Just for the record, guess we may try to find (by recording
information in early phase) the correct/bijection candidate in
computing the iv in debuginfo in the future, then those checks would
be unnecessary.

Thanks,
bin
> +
> +  var = var_at_stmt (loop, cand, at);
> +
> +  if (POINTER_TYPE_P (ctype))
> +    {
> +      ctype = unsigned_type_for (ctype);
> +      cbase = fold_convert (ctype, cbase);
> +      cstep = fold_convert (ctype, cstep);
> +      var = fold_convert (ctype, var);
> +    }
> +
> +  ubase = unshare_expr (ubase);
> +  cbase = unshare_expr (cbase);
> +  if (stmt_after_increment (loop, cand, at))
> +    var = fold_build2 (MINUS_EXPR, TREE_TYPE (var), var,
> +                      unshare_expr (cstep));
> +
> +  var = fold_build2 (MINUS_EXPR, TREE_TYPE (var), var, cbase);
> +  var = fold_build2 (EXACT_DIV_EXPR, TREE_TYPE (var), var,
> +                    wide_int_to_tree (TREE_TYPE (var), rat));
> +  if (POINTER_TYPE_P (utype))
> +    {
> +      var = fold_convert (sizetype, var);
> +      if (neg_p)
> +       var = fold_build1 (NEGATE_EXPR, sizetype, var);
> +      var = fold_build2 (POINTER_PLUS_EXPR, utype, ubase, var);
> +    }
> +  else
> +    {
> +      var = fold_convert (utype, var);
> +      var = fold_build2 (neg_p ? MINUS_EXPR : PLUS_EXPR, utype,
> +                        ubase, var);
> +    }
> +  return var;
> +}
> +
>  /* Adjust the cost COST for being in loop setup rather than loop body.
>     If we're optimizing for space, the loop setup overhead is constant;
>     if we're optimizing for speed, amortize it over the per-iteration cost.
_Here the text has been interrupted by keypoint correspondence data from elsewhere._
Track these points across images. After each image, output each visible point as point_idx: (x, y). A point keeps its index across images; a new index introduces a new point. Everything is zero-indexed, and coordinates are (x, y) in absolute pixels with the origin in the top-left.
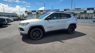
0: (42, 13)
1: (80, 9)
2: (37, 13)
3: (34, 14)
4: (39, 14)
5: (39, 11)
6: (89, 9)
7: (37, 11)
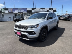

> @@ -7523,6 +7611,7 @@ remove_unused_ivs (struct ivopts_data *d
>               struct iv_use dummy_use;
>               struct iv_cand *best_cand = NULL, *cand;
>               unsigned i, best_pref = 0, cand_pref;
> +             tree comp = NULL_TREE;
>
>               memset (&dummy_use, 0, sizeof (dummy_use));
>               dummy_use.iv = info->iv;
> @@ -7543,20 +7632,22 @@ remove_unused_ivs (struct ivopts_data *d
>                     ? 1 : 0;
>                   if (best_cand == NULL || best_pref < cand_pref)
>                     {
> -                     best_cand = cand;
> -                     best_pref = cand_pref;
> +                     tree this_comp
> +                       = get_debug_computation_at (data->current_loop,
> +                                                   SSA_NAME_DEF_STMT (def),
> +                                                   &dummy_use, cand);
> +                     if (this_comp)
> +                       {
> +                         best_cand = cand;
> +                         best_pref = cand_pref;
> +                         comp = this_comp;
> +                       }
>                     }
>                 }
>
>               if (!best_cand)
>                 continue;
>
> -             tree comp = get_computation_at (data->current_loop,
> -                                             SSA_NAME_DEF_STMT (def),
> -                                             &dummy_use, best_cand);
> -             if (!comp)
> -               continue;
> -
>               if (count > 1)
>                 {
>                   tree vexpr = make_node (DEBUG_EXPR_DECL);
>
>
>         Jakub
>